Шайх: Социальный статус российского профессора ничуть не соответствует положению его немецкого коллеги. В Советском Союзе было иначе; особенно высоким уважением пользовались представители естественных наук. Нынешние проблемы ученых связаны не только с их низкими заработками, но и с тем, что на протяжении десятилетия преобладало пренебрежительное отношение к науке. Все эти годы на ученых смотрели, как на чудаков, которые не успели вовремя сменить профессию и занять какое- нибудь доходное местечко в коммерческой структуре.

— С тех пор, как начался бурный рост цен на нефть и газ, в Россию потекли "нефтедоллары". Скажите, а науке что-нибудь перепало от этого?

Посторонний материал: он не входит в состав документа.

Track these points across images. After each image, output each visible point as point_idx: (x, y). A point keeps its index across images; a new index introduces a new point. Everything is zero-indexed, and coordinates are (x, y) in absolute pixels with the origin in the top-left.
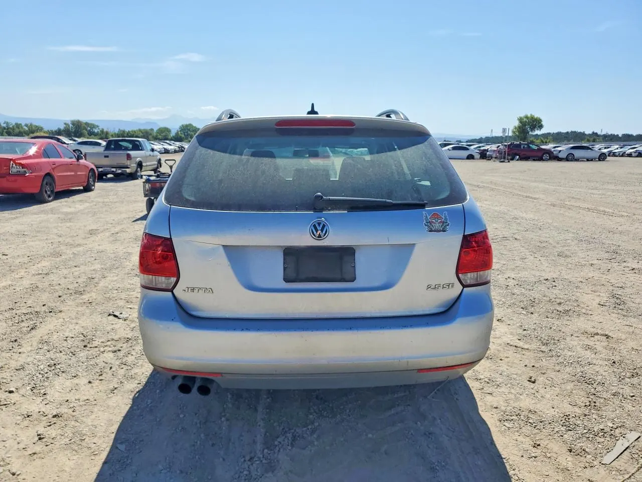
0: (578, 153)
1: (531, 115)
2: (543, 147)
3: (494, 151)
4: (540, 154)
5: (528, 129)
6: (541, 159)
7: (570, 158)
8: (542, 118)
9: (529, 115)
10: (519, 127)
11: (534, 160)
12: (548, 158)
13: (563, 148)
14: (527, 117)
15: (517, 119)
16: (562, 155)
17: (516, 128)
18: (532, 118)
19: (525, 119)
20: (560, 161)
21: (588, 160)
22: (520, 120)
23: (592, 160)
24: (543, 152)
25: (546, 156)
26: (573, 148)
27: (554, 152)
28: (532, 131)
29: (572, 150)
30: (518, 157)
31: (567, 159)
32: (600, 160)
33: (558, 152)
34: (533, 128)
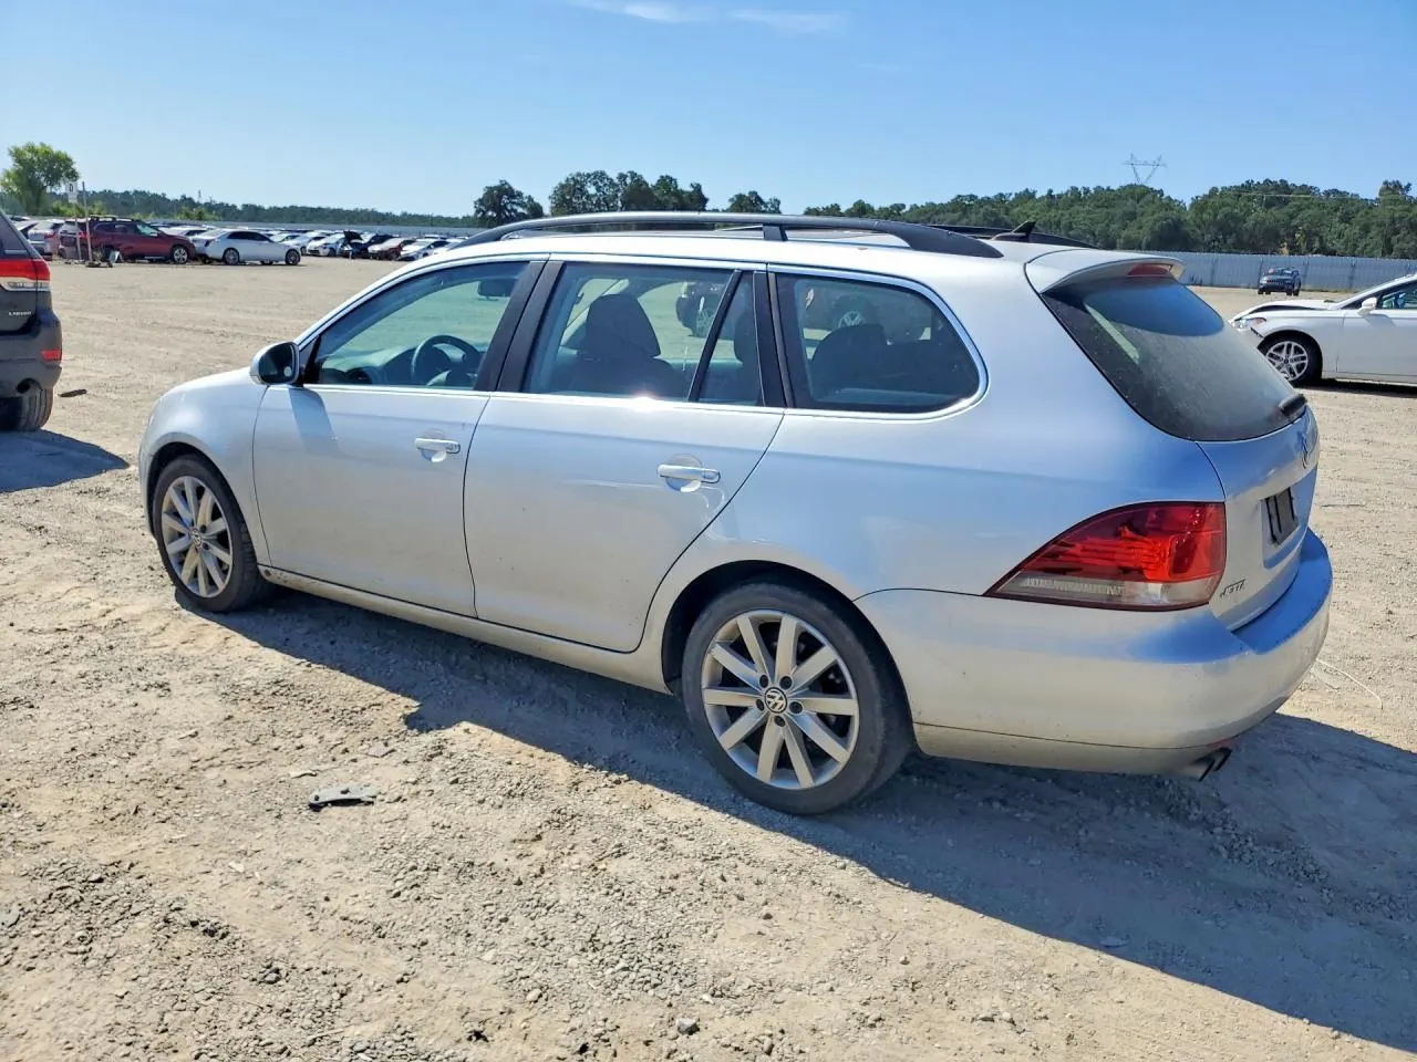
0: (245, 248)
1: (42, 145)
2: (168, 231)
3: (46, 237)
4: (166, 248)
5: (43, 179)
6: (167, 259)
7: (230, 259)
8: (71, 154)
9: (37, 145)
10: (18, 172)
11: (151, 261)
12: (185, 257)
13: (212, 235)
14: (32, 150)
15: (7, 152)
16: (215, 251)
17: (8, 175)
18: (47, 153)
19: (29, 155)
20: (209, 263)
21: (263, 264)
22: (17, 155)
23: (271, 264)
24: (172, 244)
25: (180, 254)
26: (234, 236)
27: (196, 245)
28: (52, 185)
29: (231, 241)
30: (117, 254)
31: (224, 261)
32: (288, 264)
33: (203, 245)
34: (54, 178)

Шайх: Конечно. В 2006 году по сравнению с 2005 годом бюджеты Российского фонда фундаментальных исследований и Российского гуманитарного научного фонда возросли на 30-40%. Впрочем, я бы и здесь остерегся оперировать с цифрами, поскольку рост доходов сдерживают налоги.

— Много ли российских ученых при поддержке Германского исследовательского общества участвуют в совместных германо-российских проектах?

Шайх: Эту цифру я не могу назвать. Все наши программы открыты для российских коллег, и мы не ведем никакой статистики, не подсчитываем, кто где занят и какой национальности эти люди. В наших специализированных программах, предназначенных для стран Восточной Европы и России, участвуют свыше тысячи человек.